You can use a custom policy repository with Databricks if you use the fine-grained access control (FGAC) plug-in for access management. A custom policy repository uses a unique prefix, such as dev, which you specify as part of your Databricks cluster configuration.

The prefix string is injected into the Apache Ranger access control plug-in through an environment variable named SERVICE_NAME_PREFIX.

When configured, the FGAC plug-in can use access policies in custom policy repositories for the following service types:

  • Hive

  • S3

  • Files

  • ADLS

Complete one of the following procedures to use Databricks with custom policy repositories:

Configure a custom policy repository for all Databricks clusters with cluster policy

You can configure your Databricks cluster policy to inject the SERVICE_NAME_PREFIX environment variable for all clusters through cluster policy.

Procedure
  1. Log in to your Databricks account.

  2. Define a cluster policy and specify the following JSON configuration:

    {
      "spark_env_vars.SERVICE_NAME_PREFIX": {
        "type": "fixed",
        "value": "<SERVICE_NAME_PREFIX>"
      }
    }

    Where:

    • <SERVICE_NAME_PREFIX>: Specifies the policy repository prefix, such as qa.

  3. To apply the new cluster policy, restart each Databricks cluster.

Configure a custom policy repository for a single Databricks cluster with an environment variable

You can configure a specific Databricks cluster to inject the SERVICE_NAME_PREFIX environment variable through a cluster environment variable.

Procedure
  1. Log in to your Databricks account.

  2. From your list of Databricks clusters, edit the cluster you want to use with a custom policy repository.

  3. Update the cluster environment variables to include the following value:

    SERVICE_NAME_PREFIX=<SERVICE_NAME_PREFIX>

    Where:

    • <SERVICE_NAME_PREFIX>: Specifies the policy repository prefix, such as qa.

  4. To apply the new cluster policy, restart the Databricks cluster.

Configure a custom policy repository for a single Databricks cluster with an Init Script

You can edit the FGAC plug-in Init Script that your Databricks cluster runs such that it sets the SERVICE_NAME_PREFIX environment variable.

Procedure
  1. Log in to the system where you installed Privacera Manager.

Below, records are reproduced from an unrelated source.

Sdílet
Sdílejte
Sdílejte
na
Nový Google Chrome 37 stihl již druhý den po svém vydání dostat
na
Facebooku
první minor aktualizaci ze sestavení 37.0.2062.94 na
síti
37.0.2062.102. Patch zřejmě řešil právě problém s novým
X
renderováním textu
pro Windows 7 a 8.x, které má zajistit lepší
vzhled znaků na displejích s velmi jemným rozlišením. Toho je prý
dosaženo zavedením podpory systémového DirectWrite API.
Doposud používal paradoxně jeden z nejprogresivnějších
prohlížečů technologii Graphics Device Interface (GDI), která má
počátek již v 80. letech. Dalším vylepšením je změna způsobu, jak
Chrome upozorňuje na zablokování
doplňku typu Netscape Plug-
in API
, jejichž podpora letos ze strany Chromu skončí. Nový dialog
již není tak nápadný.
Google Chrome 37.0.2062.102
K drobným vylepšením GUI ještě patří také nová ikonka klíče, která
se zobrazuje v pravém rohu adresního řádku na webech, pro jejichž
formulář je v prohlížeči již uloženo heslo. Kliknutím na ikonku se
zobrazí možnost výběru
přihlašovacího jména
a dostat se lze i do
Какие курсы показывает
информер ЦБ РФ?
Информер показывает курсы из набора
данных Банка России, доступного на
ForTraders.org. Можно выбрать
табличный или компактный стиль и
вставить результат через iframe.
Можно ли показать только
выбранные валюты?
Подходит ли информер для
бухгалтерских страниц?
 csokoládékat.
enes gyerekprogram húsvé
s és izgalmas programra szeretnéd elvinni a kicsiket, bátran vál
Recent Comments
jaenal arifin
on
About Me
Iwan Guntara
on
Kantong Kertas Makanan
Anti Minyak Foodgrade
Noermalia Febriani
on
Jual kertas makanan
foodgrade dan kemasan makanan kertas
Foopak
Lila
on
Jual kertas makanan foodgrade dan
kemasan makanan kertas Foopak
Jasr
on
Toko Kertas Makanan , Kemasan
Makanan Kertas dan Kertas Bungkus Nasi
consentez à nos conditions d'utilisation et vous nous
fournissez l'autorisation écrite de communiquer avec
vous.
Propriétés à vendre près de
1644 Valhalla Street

  2. Locate the privacera_databricks.sh script and open the script with an editor.

  3. Modify the script you opened in the previous step and specify the following variable:

    SERVICE_NAME_PREFIX=<SERVICE_NAME_PREFIX>

    Where:

    • <SERVICE_NAME_PREFIX>: Specifies the policy repository prefix, such as qa.

  4. To update the modified script to your Databricks DBFS, enter the following command:

    dbfs cp privacera_databricks.sh dbfs:/<PATH>/privacera_databricks.sh

    Where:

    • <PATH>: Specifies the DBFS path to copy the updated script to.

  5. To apply the new cluster policy, restart the Databricks cluster.